Things have happened in the last decade or so…Syria, Brexit, the response to Obama, Trump…that brought back that really overt form of racism, and as disturbing as that is in some ways its easier to deal with because these people are at least honest. This 90s and 00s style racism is more pernicious because its associated with the lie told to self that “Im not a racist” which gives the moral freedom to the individual to go and be racist as fuck.
I just find it tedious. Crying about being “cancelled” because his documentary got rejected from a film festival while he literally has a $60m contract at Netflix and anything he chooses to release gets pushed onto the front page.
Netflix aren’t threatening to remove his content and no one outside of Netflix are going to sway them to do so.
Successful men whinging about “cancel culture” is very boring.
I’m with you on this. I don’t sway to the right and I don’t believe Chappelle does either, but he’s never been one to mince his words. There’s some serious manipulation of the media going on, has been happening for some time now.
Note, I don’t have an opinion on this yet. I’ve gotta spend some time watching what’s happened with him in the past couple of years (he took a long time off after he pulled the show off Comedy Central to re-evaluate WHY it was so successful?).
I’m really curious to catch up on what’s been going on with him. I heard he was hosting shows during lockdown, but I think there’s more to this story…
At some point, people just look for reasons to be offended…
its not as blunt as that though is it, the average bloke on the street isnt getting cancelled becuase he has nothing to be cancelled, it has no affect to cancel him, the victim will always be someone in the spotlight. (not nes. malew though admittedly)
what you have here is a movement that can really do damage not even deciding in some kind of democratic way where the line is drawn, just following each other like a big blob absorbing whatever gets in its way.
the danger isnt Chappelles particular view on any matter, cancel culture can easily be abducted by an organisation with rather darker interests.
canselling something isnt debating it and coming out with a reasonable conclusion that hopefully changes some peoples perspectives.
its just another step down a road i really dont think we want to go down.
i mean…cancelling someone. just cancelling them? isnt that…worrying? any alarm bells?
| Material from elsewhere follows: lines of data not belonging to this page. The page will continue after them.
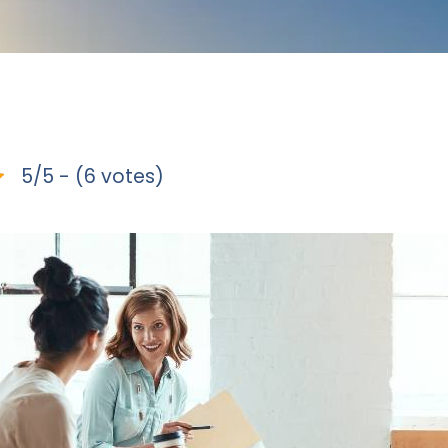
5/5 - (6 votes)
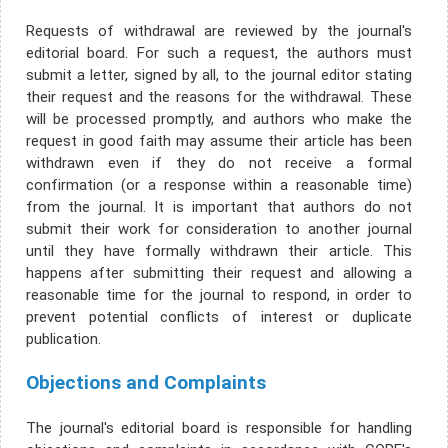
Requests of withdrawal are reviewed by the journal's
editorial board. For such a request, the authors must
submit a letter, signed by all, to the journal editor stating
their request and the reasons for the withdrawal. These
will be processed promptly, and authors who make the
request in good faith may assume their article has been
withdrawn even if they do not receive a formal
confirmation (or a response within a reasonable time)
from the journal. It is important that authors do not
submit their work for consideration to another journal
until they have formally withdrawn their article. This
happens after submitting their request and allowing a
reasonable time for the journal to respond, in order to
prevent potential conflicts of interest or duplicate
publication.
Objections and Complaints
The journal's editorial board is responsible for handling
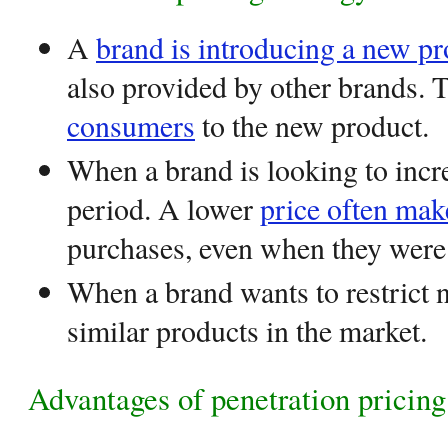
A
brand is introducing a new pr
also provided by other brands. 
consumers
to the new product.
When a brand is looking to incr
period. A lower
price often ma
purchases, even when they wer
When a brand wants to restrict 
similar products in the market.
Advantages of penetration pricing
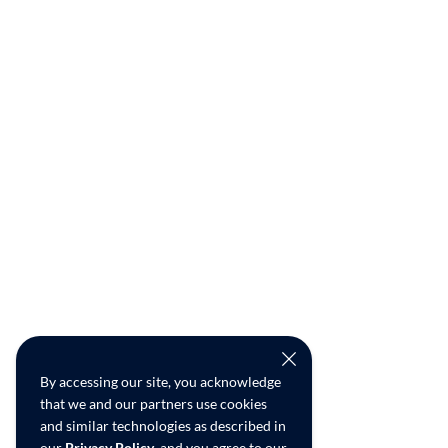
By accessing our site, you acknowledge
that we and our partners use cookies
and similar technologies as described in
our
Privacy Policy
, and you agree to our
The thing is, nothing has been cancelled apart from some documentary from a few film festivals. That’s not cancel culture, that’s private businesses deciding they don’t want to be associated with him anymore.
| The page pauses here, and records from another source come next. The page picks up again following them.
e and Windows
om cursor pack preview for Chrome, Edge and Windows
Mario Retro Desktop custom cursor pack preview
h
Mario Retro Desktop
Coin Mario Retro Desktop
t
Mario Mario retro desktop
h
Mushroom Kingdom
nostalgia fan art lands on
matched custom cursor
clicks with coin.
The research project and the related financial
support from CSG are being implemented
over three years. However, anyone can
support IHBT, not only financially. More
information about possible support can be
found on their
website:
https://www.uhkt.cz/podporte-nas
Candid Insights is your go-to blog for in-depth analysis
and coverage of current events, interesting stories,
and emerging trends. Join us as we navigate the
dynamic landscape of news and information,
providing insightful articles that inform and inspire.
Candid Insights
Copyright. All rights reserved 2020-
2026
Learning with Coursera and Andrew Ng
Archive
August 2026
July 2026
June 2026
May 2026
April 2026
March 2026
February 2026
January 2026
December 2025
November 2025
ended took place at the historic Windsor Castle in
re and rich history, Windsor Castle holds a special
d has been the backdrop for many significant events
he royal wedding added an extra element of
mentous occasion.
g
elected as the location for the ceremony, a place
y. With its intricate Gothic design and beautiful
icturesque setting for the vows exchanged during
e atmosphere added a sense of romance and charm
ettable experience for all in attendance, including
He’s still actively promoted on Netflix, he’s still selling out whatever venue he decides to play, he’s still worth tens of millions of dollars, he’s still able to get his opinion printed in any newspaper or magazine in the world, even his “cancelled” documentary is now selling out arenas around the country. If anything, this whole affair is likely to have solidified his fanbase, not eroded it (who the hell is buying arena tickets to watch a documentary film before this?)
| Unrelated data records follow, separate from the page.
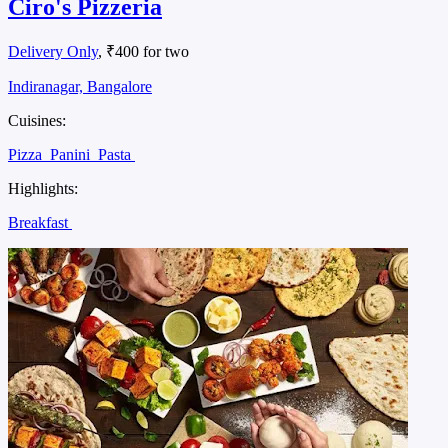
Ciro's Pizzeria
Delivery Only
, ₹400 for two
Indiranagar, Bangalore
Cuisines:
Pizza
Panini
Pasta
Highlights:
Breakfast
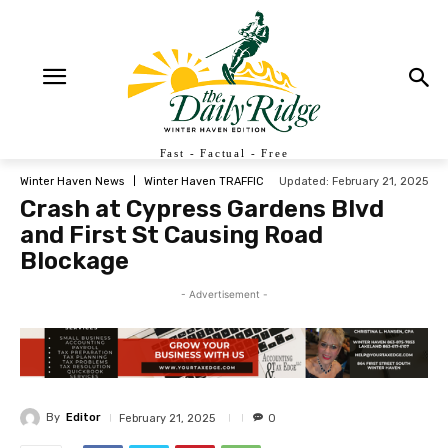
Fast - Factual - Free
Updated:
February 21, 2025
Winter Haven News
Winter Haven TRAFFIC
Crash at Cypress Gardens Blvd
and First St Causing Road
Blockage
- Advertisement -
By
Editor
February 21, 2025
0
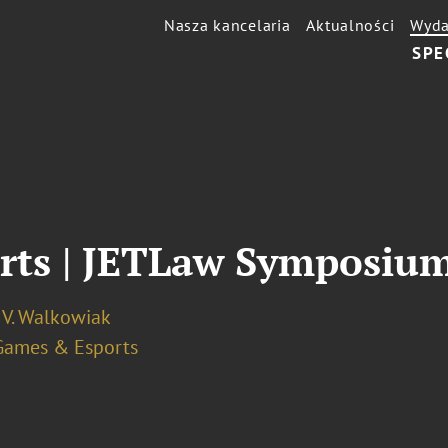
Nasza kancelaria
Aktualności
Wyda
SPE
orts | JETLaw Symposiu
 V. Walkowiak
Games & Esports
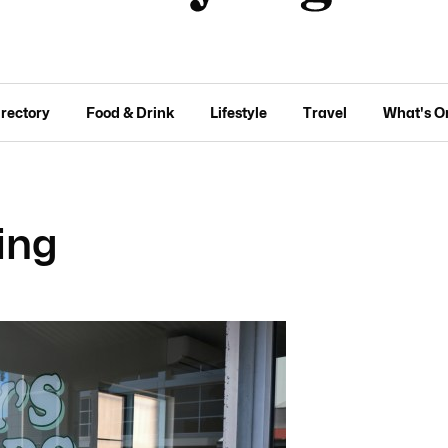
irectory
Food & Drink
Lifestyle
Travel
What's O
ning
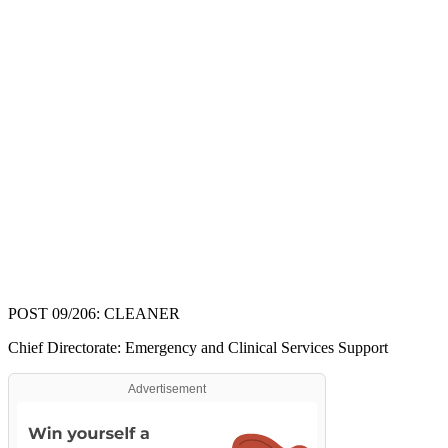
POST 09/206: CLEANER
Chief Directorate: Emergency and Clinical Services Support
Advertisement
In this circumstance the term “cancelled” seems particularly meaningless.
Chapelle had a stand up with some really ugly shit about trans women. The internet responded by saying “ugh, dude. What happened to you? This is some awful shit.” Chapelle then spent the next couple of weeks speaking repeatedly on a number of different platforms about being “cancelled” while psuedo promoting his cancel culture documentary and retaining his distribution deal with netflix.
I would strongly suggest that everyone watches his final Netflix special and hear what he actually says.
I came away from it with a much different perspective than those who are claiming he is “transphobic”. There are major lessons to be learned from his final, very sad, story.
Unfortunately for some, in this instance Chapelle cannot be labelled - this issue is not for him (and most people) a right and wrong or black and white issue. These issues are constantly and often purposefully reduced down into an “us and them” argument It is way more complicated than that.
At the end of the day he is a comedian - and as he says, there are certain groups who should stop punching down on comedy. - Watch the special before jumping to any conclusions about what he says.
John Cleese has some pretty insightful comments about what comedy is and should be.